A Integração de Ações
A atuação será integrada, mas respeitará as atribuições de cada instituição, sejam elas de natureza tributária, penal ou regulatória. A partir dos padrões identificados nas operações mais recentes, o escopo de vigilância se expandiu para outros setores que já apresentam indícios semelhantes aos observados no mercado de combustíveis.
Setores em Foco
Entre os setores que estão sob nova avaliação encontram-se os mercados de cigarros, bebidas e apostas online — conhecidas como "bets" — além de estruturas financeiras associadas, como as fintechs utilizadas como infraestrutura de pagamentos.

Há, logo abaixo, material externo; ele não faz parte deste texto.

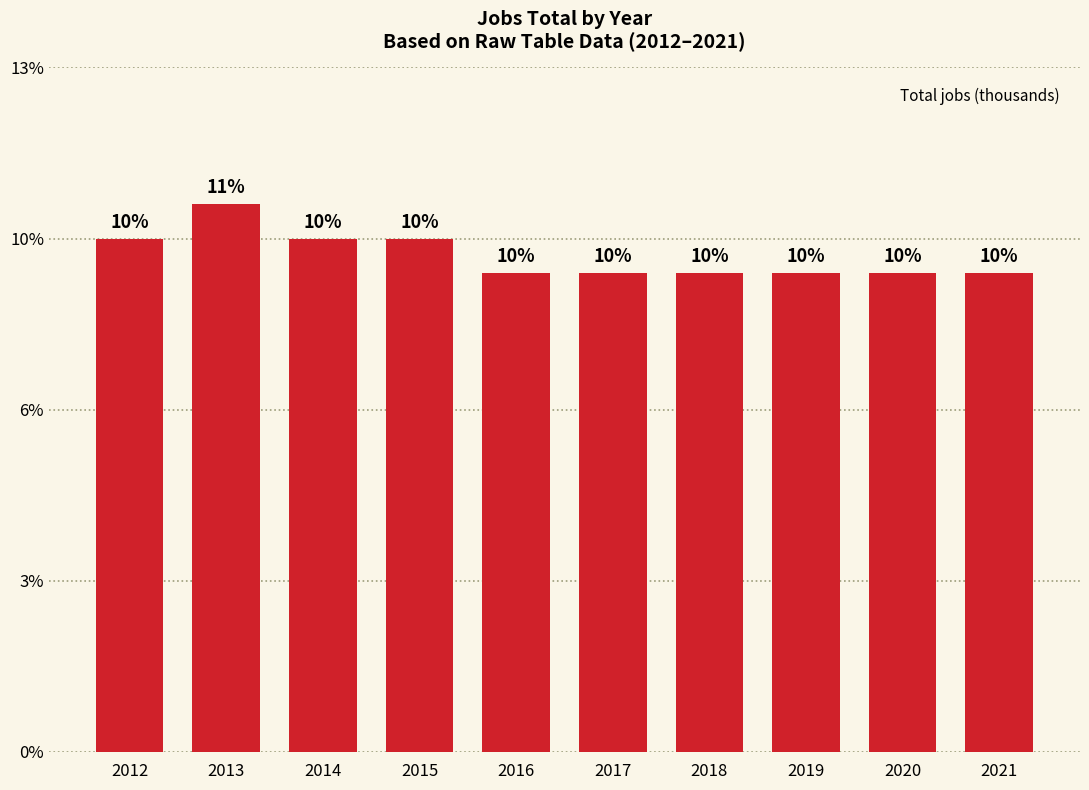

Are the bars grouped side by side (vs. stacked)?

No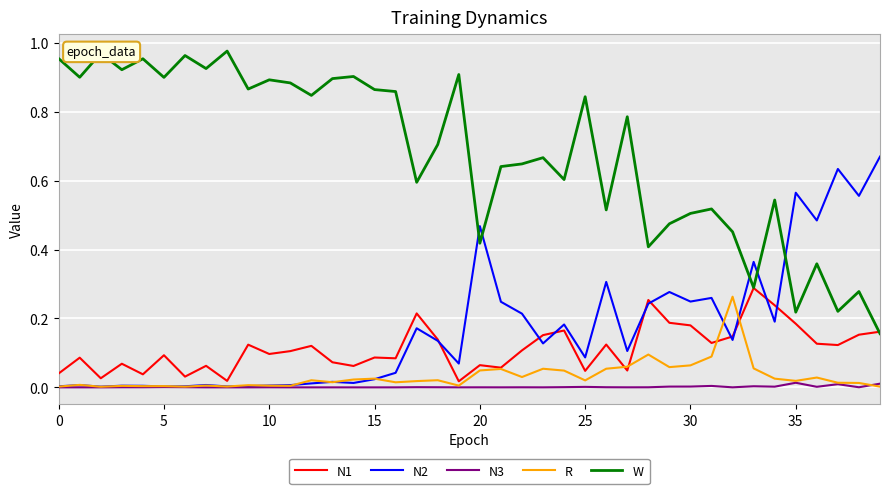

Which series ends up on top after the final intersection of W and N2?

N2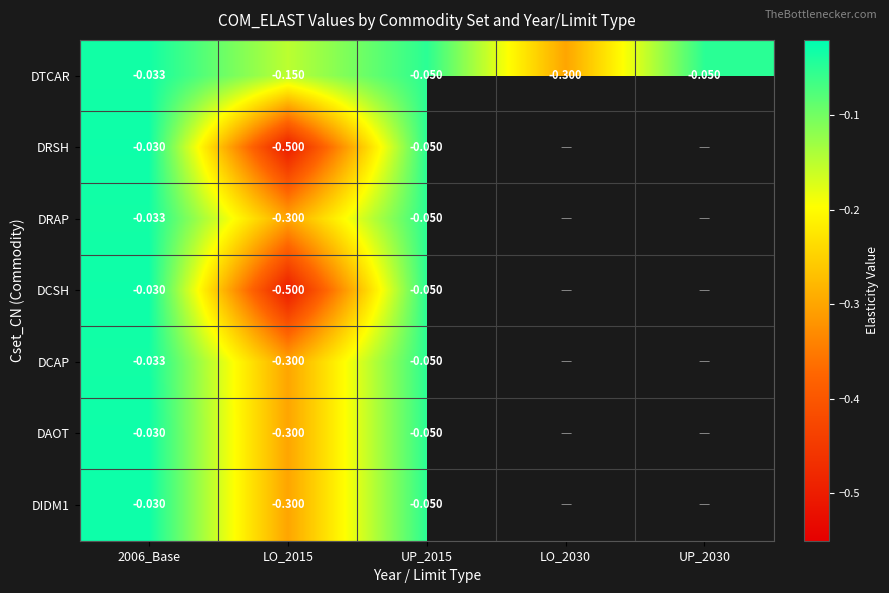

What is the lowest value of the DRAP series?

-0.3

Limitações da Nova Legislação
Essas novas investigações, no entanto, não devem, pelo menos neste momento inicial, ser incluídas no escopo da lei que tipifica o devedor contumaz, a qual foi aprovada pelo Congresso Nacional no final do ano. Essa legislação tem como finalidade estabelecer critérios para a identificação de empresas que organizam seus modelos de negócios com base na inadimplência tributária recorrente e para permitir a aplicação de sanções administrativas e fiscais mais severas.
O Papel da Nova Legislação
Apesar disso, técnicos que estão a par das novas frentes de atuação reconhecem que o novo marco legal contribuirá para aprimorar a coordenação das operações, ao proporcionar maior respaldo jurídico à atuação conjunta das instituições públicas.
Declarações do Ministro da Fazenda
Em uma conversa com a imprensa no final do ano, o ministro da Fazenda, Fernando Haddad, destacou que os devedores contumazes estão se expandindo para os segmentos de cigarros e bebidas, o que pode ter repercussões econômicas e regulatórias significativas. "Estamos enfrentando atividades ilícitas que desestabilizam os mercados, sem vantagens para o consumidor. Pelo contrário: isso prejudica a saúde pública, contamina automóveis abastecidos com combustíveis adulterados e envolve bebidas perigosas — é uma situação que já causou tragédias neste ano", declarou.
Expectativas para 2026
Internamente, a avaliação é de que o ano de 2026 será marcado por uma ação mais seletiva, com foco nos casos que apresentam maior impacto e evidências robustas de fraude estruturada.